= Brehon's Chair =

Megalithic site remnant in Rathfarnham, County Dublin

Brehon's Chair

Brehon's Chair, sometimes Druid's Chair, is a megalithic site, and national monument, in Rathfarnham, Dún Laoghaire–Rathdown, County Dublin, Ireland.

==Etymology==
The name Brehon's Chair refers to a Victorian idea that the monument was a seat of judgement used by a Brehon (an Anglicisation of breitheamh (earlier brithem), the Irish word for a judge) to administer the Brehon Laws that governed everyday life and politics in Ireland, until the Norman invasion of 1171 and in places until much later. The laws were written in the Old Irish period (ca. 600 – 900 AD) and probably reflect the traditional laws of pre-Christian Ireland. These secular laws continued to exist in parallel with, and sometimes in conflict with, Canon law, throughout the early Christian period. Druid's Chair reflects similar ideas with regard to a Celtic religious aspect. These ideas are not historically accurate, the monument actually dating from prehistoric times, between 500 and 2500 BCE.

==Location==
The monument is located in the townland of Taylorsgrange, and is sometimes known as the Taylor's Grange Dolmen. It is situated on a green within a gated housing development on the Kellystown Road, in southern Rathfarnham, overlooking Dublin's M50 orbital motorway. Beyond is College Road, and to the south is Danesmoate House and its residual demesne, owned by Adam Clayton of U2. The site is passed by the Little Dargle River, a tributary of the River Dodder.

==Structure and history==
The monument comprises three granite stones, now roughly in the shape of a chair. When the ground around the monument was excavated, flint tools were among the artefacts found there. As noted above, this stone structure is often mis-described as having been a chair, or a druidic site. However, excavation and study has found it to be what remains of a passage tomb, similar, on a small scale, to that of Newgrange and the other Boyne Valley monuments, and also other historical sites in the Dublin Mountains, such as at Mount Venus. The two side or portal stones, 2.35 m and 2.7 m high, formed a basic door frame with the third, rear, stone being the door stone. There would probably have been a substantial cairn built up behind the major stones. When originally built, the tomb may once have been a place of spiritual and ceremonial, and possibly astrological, importance.

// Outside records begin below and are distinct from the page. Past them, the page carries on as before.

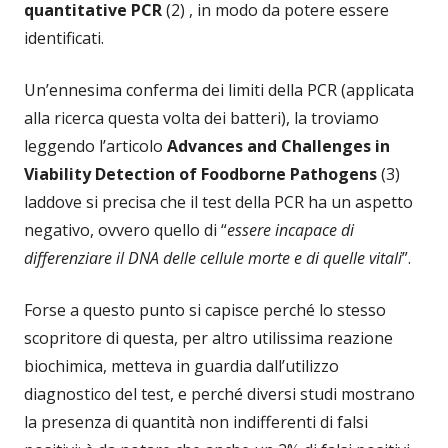
quantitative PCR
(2) , in modo da potere essere
identificati.
Un’ennesima conferma dei limiti della PCR (applicata
alla ricerca questa volta dei batteri), la troviamo
leggendo l’articolo
Advances and Challenges in
Viability Detection of Foodborne Pathogens
(3)
laddove si precisa che il test della PCR ha un aspetto
negativo, ovvero quello di “
essere incapace di
differenziare il DNA delle cellule morte e di quelle vitali
”.
Forse a questo punto si capisce perché lo stesso
scopritore di questa, per altro utilissima reazione
biochimica, metteva in guardia dall’utilizzo
diagnostico del test, e perché diversi studi mostrano
la presenza di quantità non indifferenti di falsi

The monument was within the demesne lands of Glynsouthwell or Glen Southwell, now known as Danesmoate House.

===Modern development===
Planning permission for 48 houses south of the monument site was granted in the 1980s, and under a newer permission, two groups of detached houses, within a gated compound, were built southwest and southeast of the monument in 1998. In connection with these explorations of housing potential, archaeological investigations were undertaken in the 1989/1990 season. Following years of discussion and dispute, a final planning decision by An Bord Pleanála in 2018 allowed for the construction of 5 more houses some distance south of the monument, subject to a number of conditions. However, in 2021 the constructed development remains unoccupied and this 'final planning decision' has been superseded by a new planning application to Dun Laoghaire Rathdown County Council. The lands further south are barred to development, and all applications have avoided impinging on the monument's immediate vicinity, including the area between it and the motorway.